Screw the fatties, they don’t even want to be human beings, but it hurt to see my outdoors-loving peers have the same attitude.

If I’d worn my State-mandated cloth mask on this hike then I would have aspirated it along with all that trail dust.

Worst. Easter. Ever.

 

 

7 thoughts on “Easter Hike 2020

  1. I had no idea this was something missing from my life: a hiking log peppered with dissident right commentary. Great read.

  2. I never got to the Antelope Valley much. This place was on the south side of the Newhall Pass, off the 210. Odds are about 50/50, I’d say. A few prominent crosses are left but not many.

  3. Glad you were able to enjoy time in God’s beautiful creation.

    Every single one had a mask, turned away at my approach and did not return my greeting.

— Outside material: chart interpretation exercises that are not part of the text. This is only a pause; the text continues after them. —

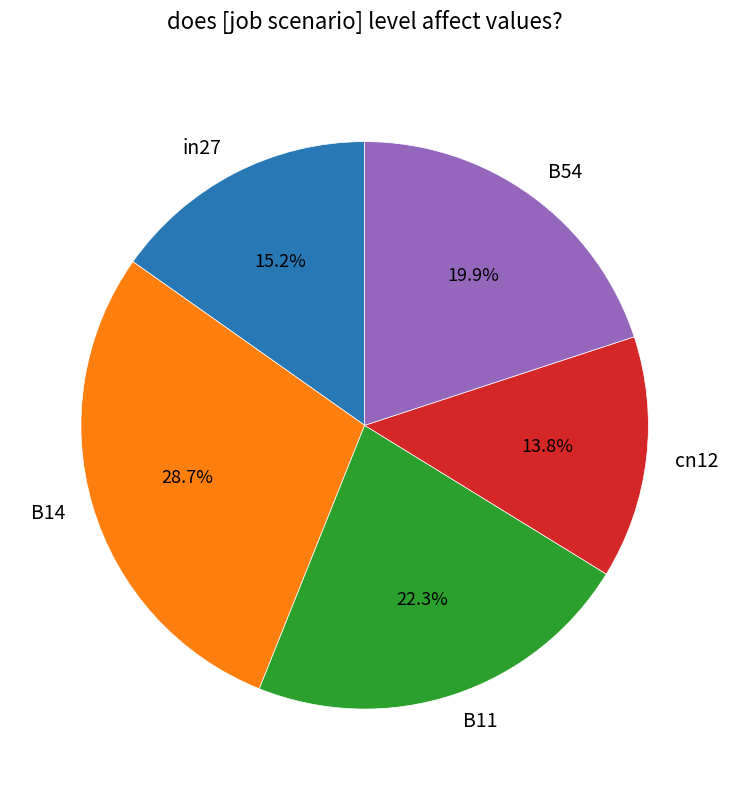

What percentage is the in27 slice, to the nearest percent?

15%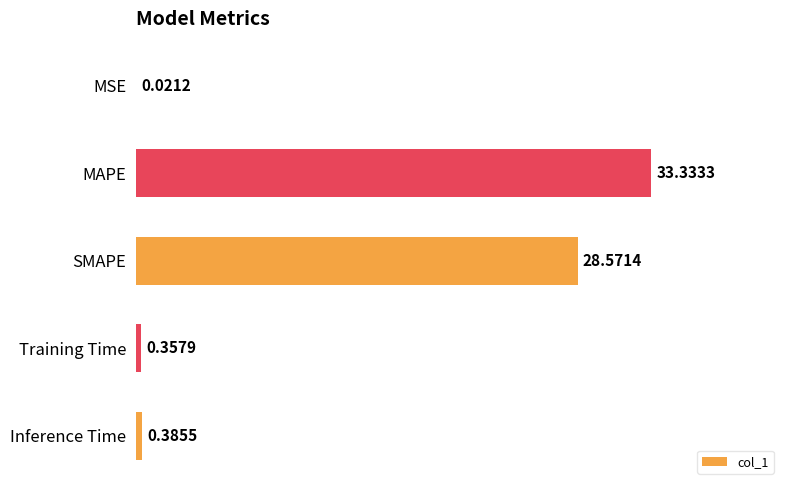

Which has a higher value, MAPE or Training Time?

MAPE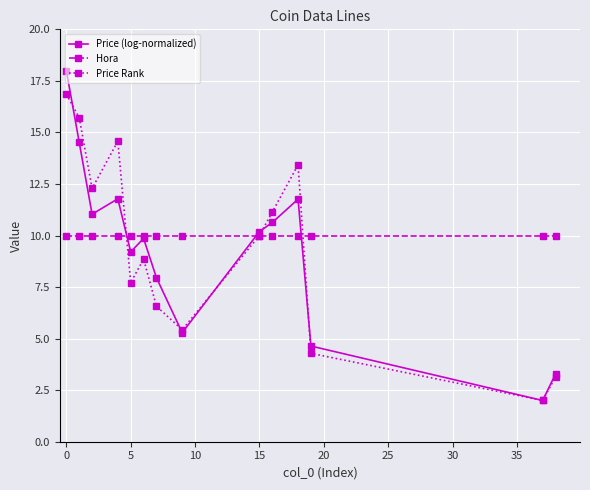

At how many categories does at least one series exceed 14?

3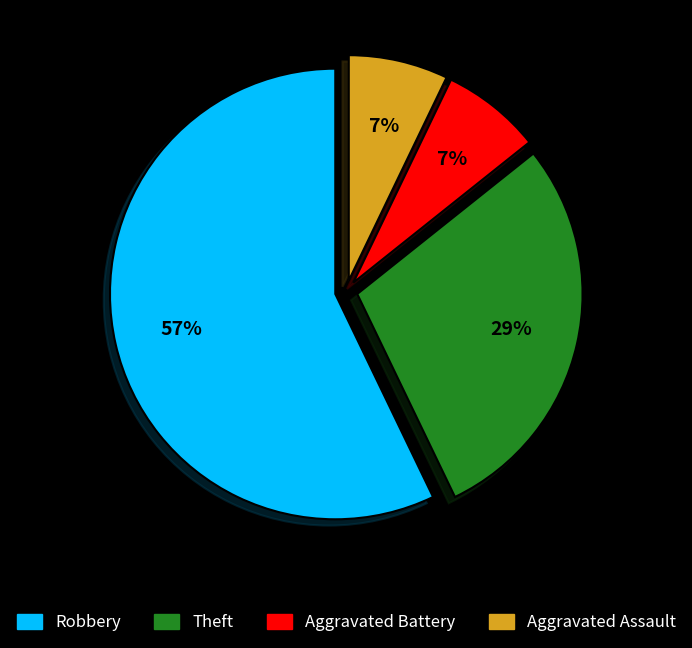

Combined, do Theft and Robbery account for over 50%?

Yes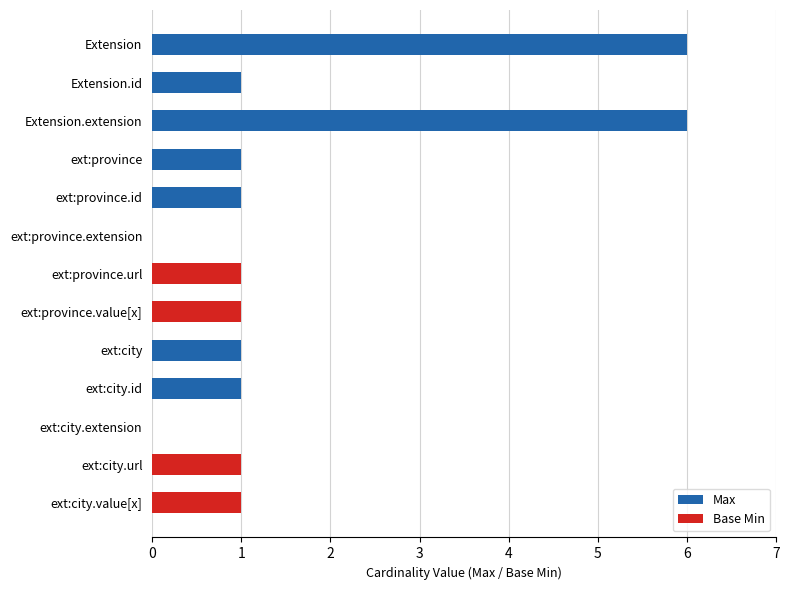

Reading right to left, list all the values displayed in this chart.

Max: 1	1	0	1	1	1	1	0	1	1	6	1	6
Base Min: 1	1	0	0	0	1	1	0	0	0	0	0	0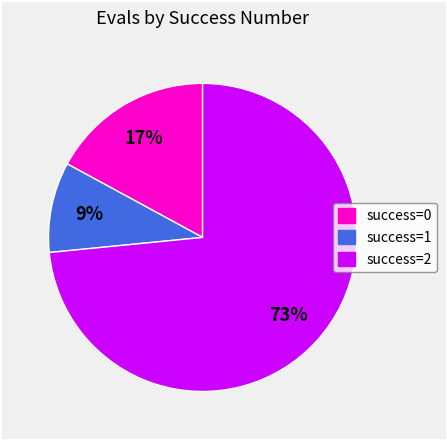

Does any single category account for the majority?

Yes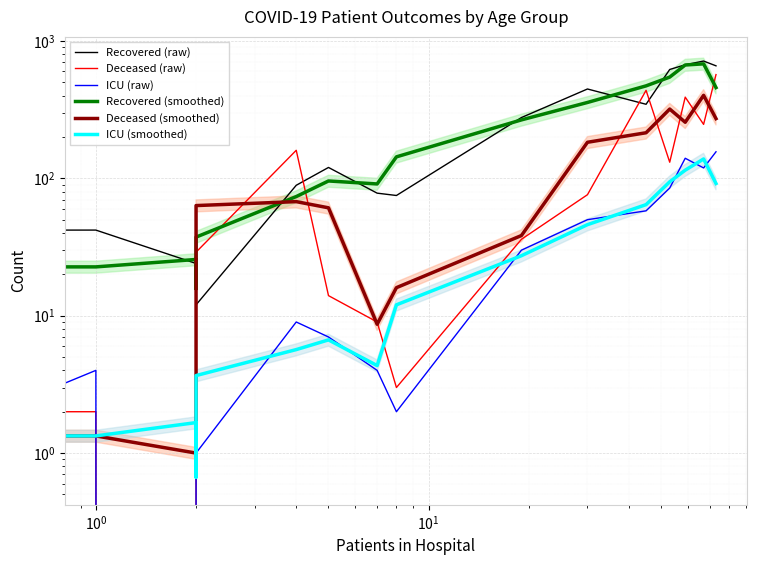

The Recovered (raw) series shows 930.6 at 15. True or false?

False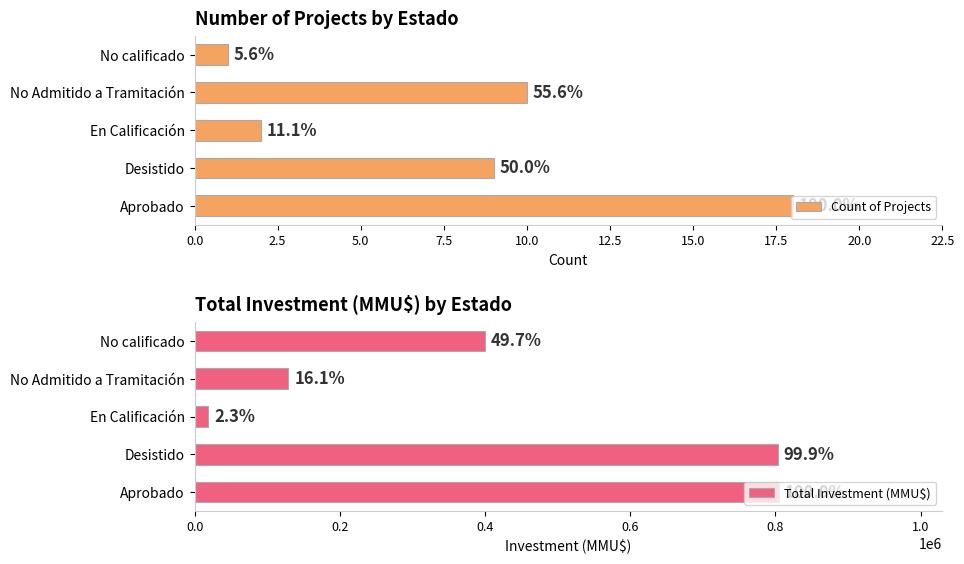

What is the value of the Count of Projects bar at the 3rd from the left?

2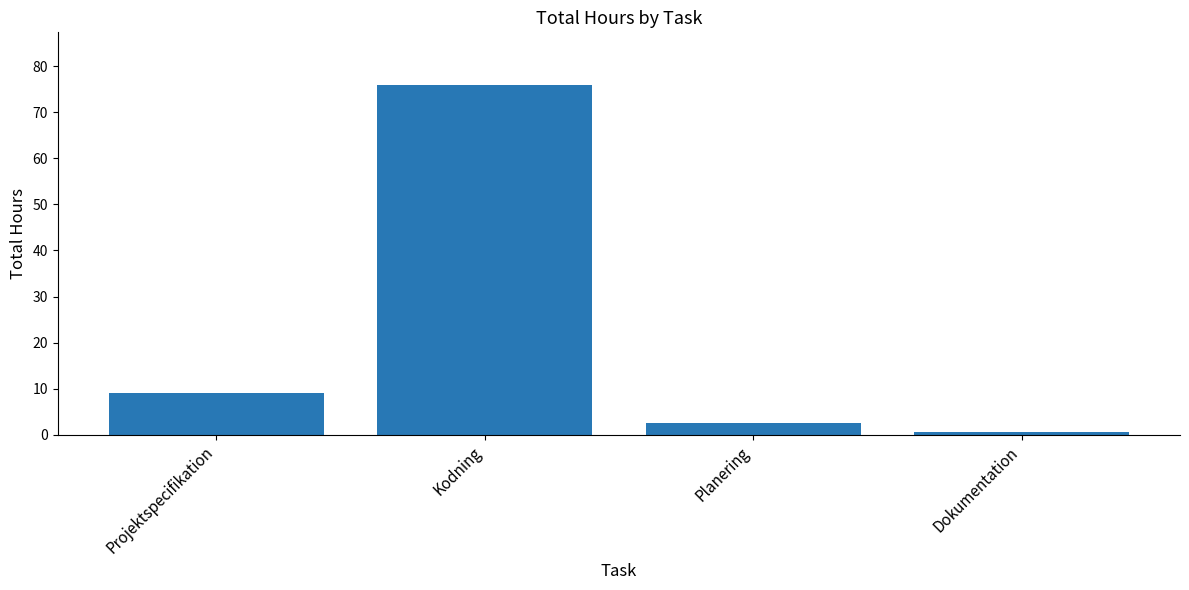

List the labels in order of value, smallest first.

Dokumentation, Planering, Projektspecifikation, Kodning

    I tried to hand something to a store worker yesterday. She backed away from me and her voice went up in fear as she told me she would not take it. Granted, she was a woman, and women seem very susceptible to fear. But I found the level of her fear amusing. Especially as she was about 20 years old, so (apparently) far removed from the vulnerable population.

    Thanks for the beautiful pictures GunnerQ

  4. I tried to hand something to a store worker yesterday. She backed away from me and her voice went up in fear as she told me she would not take it. Granted, she was a woman, and women seem very susceptible to fear.

    Yes, have you noticed that almost ALL of the masked, gloved Coronazombies are WOMEN?

    FINALLY we have unavoidable and obvious proof before our very eyes of the fruits of five-plus decades of the feminization of society, an estrogenototalitarian’s wet dream come true: FEAR AS OFFICIAL PUBLIC POLICY.

  5. I spent Easter in the outdoors aswell, the church I attend decided they are less important than Walmart so I couldn’t gather with people to remember the resurrection of the Son of God. I read Luke and John’s account of the death and resurrection from my tent while under a beautiful night sky. The desert fathers moved into solitude because it was better than living in the village with all the people, Jesus talks about praying behind a closed door and not in front of people. I think there is a place to contemplate the divine while in solitude. It would at least be nice to have the option to go to church even if I don’t get along with anyone there. I agree with feeriker’s sentiment. Coronu is revealing a lot about people. Their level of indoctrination and their ability to deal with fear, I live in a very low population in Canada. Only a few hundred cases in my province allegedly and yet people I have known for years are acting like frightened children. Hysterical women abound, Aristotle was right, a women’s lack of control and easy manipulation makes them unfit to take part in the polis.